The plan for the Mission delivery was to deliver the baskets after school and have an Easter party with the children. Things didn't go as planned...They went better!!!
We took almost 40 junior high students, with a handful of parents, one grandma, our head principal and the four of us reading teachers, to the Mission. The kids took charge setting up two tables with the baskets and others passing out Peeps, marshmallow chicks and bunnies, to the kids to tidy them over until the elementary kids arrived back at the Mission from the after school program. Moms with infants and toddlers were anxiously waiting and talking up a storm. They had never seen anything like it! We had our students take a child, or mom if the child was too tiny, up to pick out a special basket. Then our students took the child to a spot in the gym, where we were, to open up the basket. One student told me as her little boy was opening his candy-filled plastic eggs, he stopped to offer her one first. She was surprised since it was for him; not her. That sweet little boy wanted to share when he had every right not to. The Mission kids' excitement over little trinkets, eggs, candy, books and bubbles was humbling.

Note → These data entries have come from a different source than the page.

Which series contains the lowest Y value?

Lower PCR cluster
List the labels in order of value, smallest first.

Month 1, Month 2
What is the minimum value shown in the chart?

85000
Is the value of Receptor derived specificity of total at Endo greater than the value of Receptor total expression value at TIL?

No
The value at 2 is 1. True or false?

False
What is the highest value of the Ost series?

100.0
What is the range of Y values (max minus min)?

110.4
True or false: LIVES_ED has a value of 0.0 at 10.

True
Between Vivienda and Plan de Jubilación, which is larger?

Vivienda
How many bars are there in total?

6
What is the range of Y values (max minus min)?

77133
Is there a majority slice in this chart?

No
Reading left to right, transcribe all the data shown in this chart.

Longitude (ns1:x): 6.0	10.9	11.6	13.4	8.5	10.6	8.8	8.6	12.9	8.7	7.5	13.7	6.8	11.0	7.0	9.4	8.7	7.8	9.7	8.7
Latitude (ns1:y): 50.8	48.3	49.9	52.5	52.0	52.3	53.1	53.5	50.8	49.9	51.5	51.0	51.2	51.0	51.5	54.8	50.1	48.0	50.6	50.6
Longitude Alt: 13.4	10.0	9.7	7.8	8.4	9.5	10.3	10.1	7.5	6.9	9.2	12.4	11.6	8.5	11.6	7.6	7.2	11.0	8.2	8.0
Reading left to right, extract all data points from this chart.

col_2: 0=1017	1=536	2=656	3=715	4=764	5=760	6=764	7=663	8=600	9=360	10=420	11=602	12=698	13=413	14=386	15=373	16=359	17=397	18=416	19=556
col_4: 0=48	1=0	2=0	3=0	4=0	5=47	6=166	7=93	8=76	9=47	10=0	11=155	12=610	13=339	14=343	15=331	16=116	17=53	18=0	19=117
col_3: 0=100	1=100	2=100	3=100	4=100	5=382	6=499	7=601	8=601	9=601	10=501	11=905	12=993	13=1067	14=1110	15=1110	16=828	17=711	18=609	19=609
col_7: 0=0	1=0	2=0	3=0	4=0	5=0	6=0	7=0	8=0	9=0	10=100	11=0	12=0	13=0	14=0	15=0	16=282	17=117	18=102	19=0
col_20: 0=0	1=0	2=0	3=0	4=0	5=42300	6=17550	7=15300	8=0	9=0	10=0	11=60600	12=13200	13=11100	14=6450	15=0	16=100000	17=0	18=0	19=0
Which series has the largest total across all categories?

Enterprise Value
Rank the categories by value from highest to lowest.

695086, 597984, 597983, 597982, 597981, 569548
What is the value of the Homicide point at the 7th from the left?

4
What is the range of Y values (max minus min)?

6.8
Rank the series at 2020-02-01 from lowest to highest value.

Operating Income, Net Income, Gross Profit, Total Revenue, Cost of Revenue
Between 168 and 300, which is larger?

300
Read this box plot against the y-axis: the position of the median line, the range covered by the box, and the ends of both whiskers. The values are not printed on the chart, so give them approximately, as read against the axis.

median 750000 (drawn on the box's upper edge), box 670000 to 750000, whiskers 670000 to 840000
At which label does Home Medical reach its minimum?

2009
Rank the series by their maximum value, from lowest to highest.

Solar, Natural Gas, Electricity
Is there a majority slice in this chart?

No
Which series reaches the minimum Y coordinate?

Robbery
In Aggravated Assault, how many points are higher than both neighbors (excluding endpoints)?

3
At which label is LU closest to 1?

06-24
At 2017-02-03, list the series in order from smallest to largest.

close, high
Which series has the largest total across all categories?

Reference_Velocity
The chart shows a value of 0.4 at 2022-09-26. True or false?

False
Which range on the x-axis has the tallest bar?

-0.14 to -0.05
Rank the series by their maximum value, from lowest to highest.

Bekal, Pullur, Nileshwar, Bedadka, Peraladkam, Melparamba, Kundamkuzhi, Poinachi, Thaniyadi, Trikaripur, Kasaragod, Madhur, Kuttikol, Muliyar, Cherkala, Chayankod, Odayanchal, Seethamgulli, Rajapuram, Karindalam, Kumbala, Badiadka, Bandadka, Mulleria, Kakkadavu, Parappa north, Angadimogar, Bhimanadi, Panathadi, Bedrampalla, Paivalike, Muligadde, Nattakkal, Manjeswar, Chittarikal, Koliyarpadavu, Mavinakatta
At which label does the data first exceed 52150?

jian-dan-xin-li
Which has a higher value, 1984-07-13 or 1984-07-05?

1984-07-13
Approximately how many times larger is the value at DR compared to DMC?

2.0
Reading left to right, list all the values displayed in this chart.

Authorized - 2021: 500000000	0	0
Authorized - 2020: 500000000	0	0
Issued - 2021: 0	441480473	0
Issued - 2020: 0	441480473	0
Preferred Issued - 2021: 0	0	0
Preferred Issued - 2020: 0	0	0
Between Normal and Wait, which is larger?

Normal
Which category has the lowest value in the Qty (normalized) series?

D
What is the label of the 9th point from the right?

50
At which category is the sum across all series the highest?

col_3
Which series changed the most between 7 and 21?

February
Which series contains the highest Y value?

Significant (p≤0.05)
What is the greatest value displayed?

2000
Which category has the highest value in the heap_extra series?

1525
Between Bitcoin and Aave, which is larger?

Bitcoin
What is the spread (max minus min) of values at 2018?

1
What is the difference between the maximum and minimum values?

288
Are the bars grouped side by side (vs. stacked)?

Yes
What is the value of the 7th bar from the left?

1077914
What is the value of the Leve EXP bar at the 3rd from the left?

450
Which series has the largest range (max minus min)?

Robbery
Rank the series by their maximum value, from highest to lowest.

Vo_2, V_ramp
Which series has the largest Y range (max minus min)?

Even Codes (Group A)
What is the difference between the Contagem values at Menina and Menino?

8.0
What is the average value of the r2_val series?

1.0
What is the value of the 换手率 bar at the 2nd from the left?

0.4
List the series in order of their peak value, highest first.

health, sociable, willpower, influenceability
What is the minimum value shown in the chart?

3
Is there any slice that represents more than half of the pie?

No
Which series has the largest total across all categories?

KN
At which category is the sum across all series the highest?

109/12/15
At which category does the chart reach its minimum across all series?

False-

When in my life did I get so distracted that the little things stopped being happiness for me? What a reality check for all of us. After the contains of every basket were discovered, it was time to play! Our kids immediately started making games of basketball, jump rope, bubble blowing, Duck Duck Goose and one male student of mine played dominoes with some of the Mission moms! Ha! They were impressed at his math skills; how quickly he could add the dots on the dominoes. He said that made him feel good because he struggles with math. No one has ever called him a 'math whiz' and those ladies did.
It was an incredible experience; a humbling way to show exactly what Jesus did this week for all of us. I'm thrilled to work in a place where spreading the love of God is allowed because so much of this world needs Jesus.